Os processos de transformação de natureza jurídica, que não importem em alteração de porte empresarial, nos termos da IN DREI 35/2017, art. 1º, §2º, devem trazer em seu novo instrumento (Contrato / Ato Constitutivo ou outro) a declaração do porte empresarial. Assim, se o novo instrumento vier sem a declaração de enquadramento em cláusula ou em documento apartado será colocado em exigência para que se junte a declaração.
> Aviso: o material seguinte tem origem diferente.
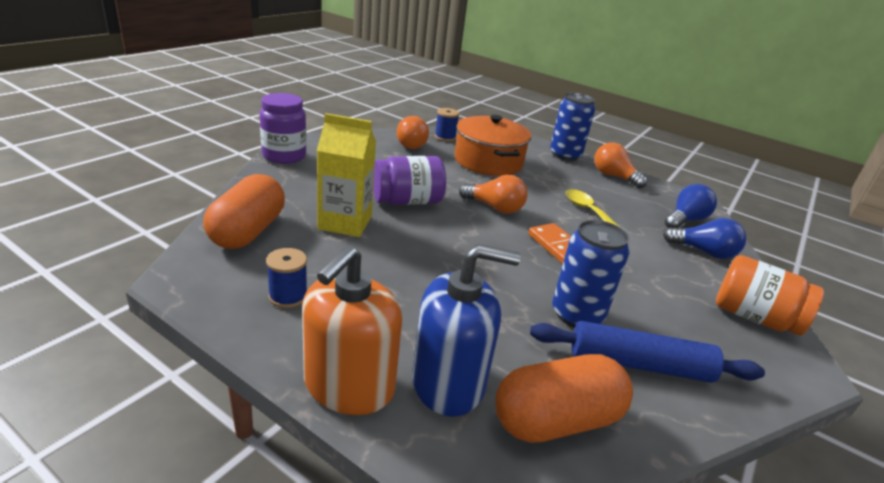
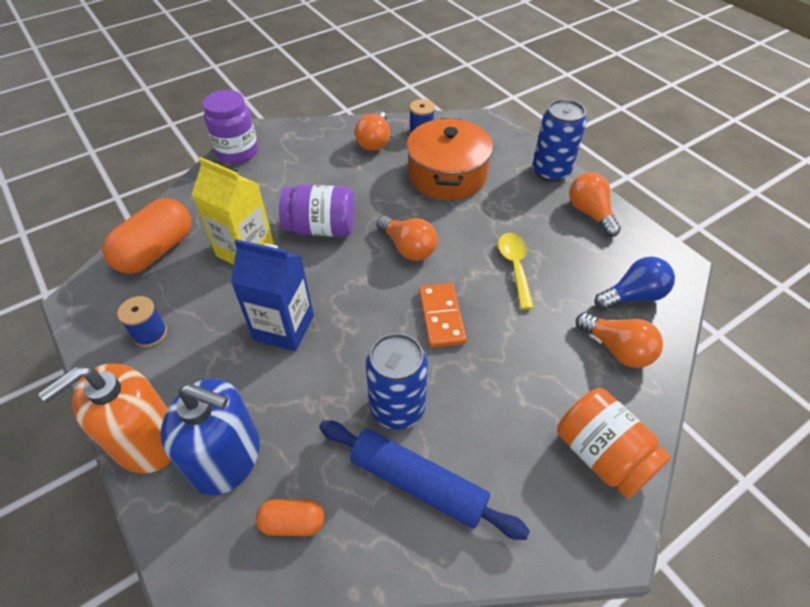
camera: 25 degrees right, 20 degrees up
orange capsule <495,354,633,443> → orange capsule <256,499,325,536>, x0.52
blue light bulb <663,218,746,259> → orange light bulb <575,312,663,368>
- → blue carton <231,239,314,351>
 A mesma necessidade de apresentar a declaração do porte se estende às alterações contratuais em que se delibere a Consolidação do instrumento contratual, (pois a consolidação reafirma os termos e informações do contrato vigente)

Em resumo:

 A) Inscrição de primeiro estabelecimento não deve ter partícula ME ou EPP no nome empresarial;

B) transformação de tipo jurídico de empresas já constituídas não deve ter partícula ME ou EPP no novo nome empresarial, mas deve ter cláusula de declaração do porte da empresa no instrumento referente ao novo tipo jurídico;

C) alterações contratuais em que se delibere a alteração do nome empresarial não deve ter partícula ME ou EPP no novo nome empresarial;

D) enquadramento/reenquadramento não deve ter partícula ME e EPP no nome empresarial;

E) alterações contratuais em que se delibere a consolidação deve haver cláusula de declaração do porte na consolidação.

Obs: Por ser o instrumento de reafirmação das cláusulas e informações constantes no contrato da empresa, a Consolidação deverá vir com a declaração do porte empresarial, visto que esta indicação não está mais no nome empresarial.